╔══
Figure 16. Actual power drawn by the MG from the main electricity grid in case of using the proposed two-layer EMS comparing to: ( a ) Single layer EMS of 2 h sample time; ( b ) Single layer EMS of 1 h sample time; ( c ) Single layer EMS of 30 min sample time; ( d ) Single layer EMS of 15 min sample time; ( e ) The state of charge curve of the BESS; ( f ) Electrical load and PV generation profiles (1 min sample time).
╚══
╔══
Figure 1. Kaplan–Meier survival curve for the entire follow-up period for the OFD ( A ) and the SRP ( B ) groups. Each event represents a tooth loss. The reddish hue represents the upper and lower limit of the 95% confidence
╚══
╔══
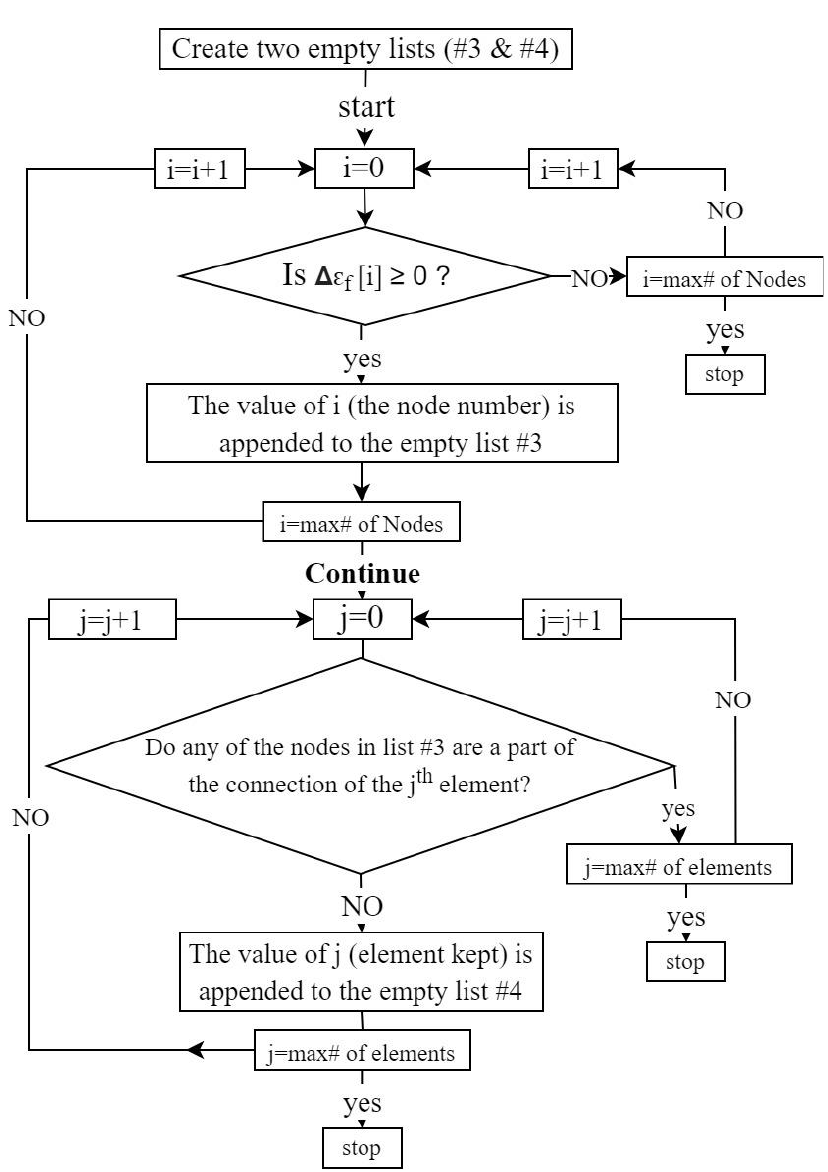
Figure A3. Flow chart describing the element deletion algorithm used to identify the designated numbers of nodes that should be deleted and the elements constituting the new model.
╚══
* **WHAT IS NEEDED**: Which lines of the data hold the string "curve"? Return each of them.

* **EXERCISE RESPONSE**:
Figure 16. Actual power drawn by the MG from the main electricity grid in case of using the proposed two-layer EMS comparing to: ( a ) Single layer EMS of 2 h sample time; ( b ) Single layer EMS of 1 h sample time; ( c ) Single layer EMS of 30 min sample time; ( d ) Single layer EMS of 15 min sample time; ( e ) The state of charge curve of the BESS; ( f ) Electrical load and PV generation profiles (1 min sample time).
Figure 1. Kaplan–Meier survival curve for the entire follow-up period for the OFD ( A ) and the SRP ( B ) groups. Each event represents a tooth loss. The reddish hue represents the upper and lower limit of the 95% confidence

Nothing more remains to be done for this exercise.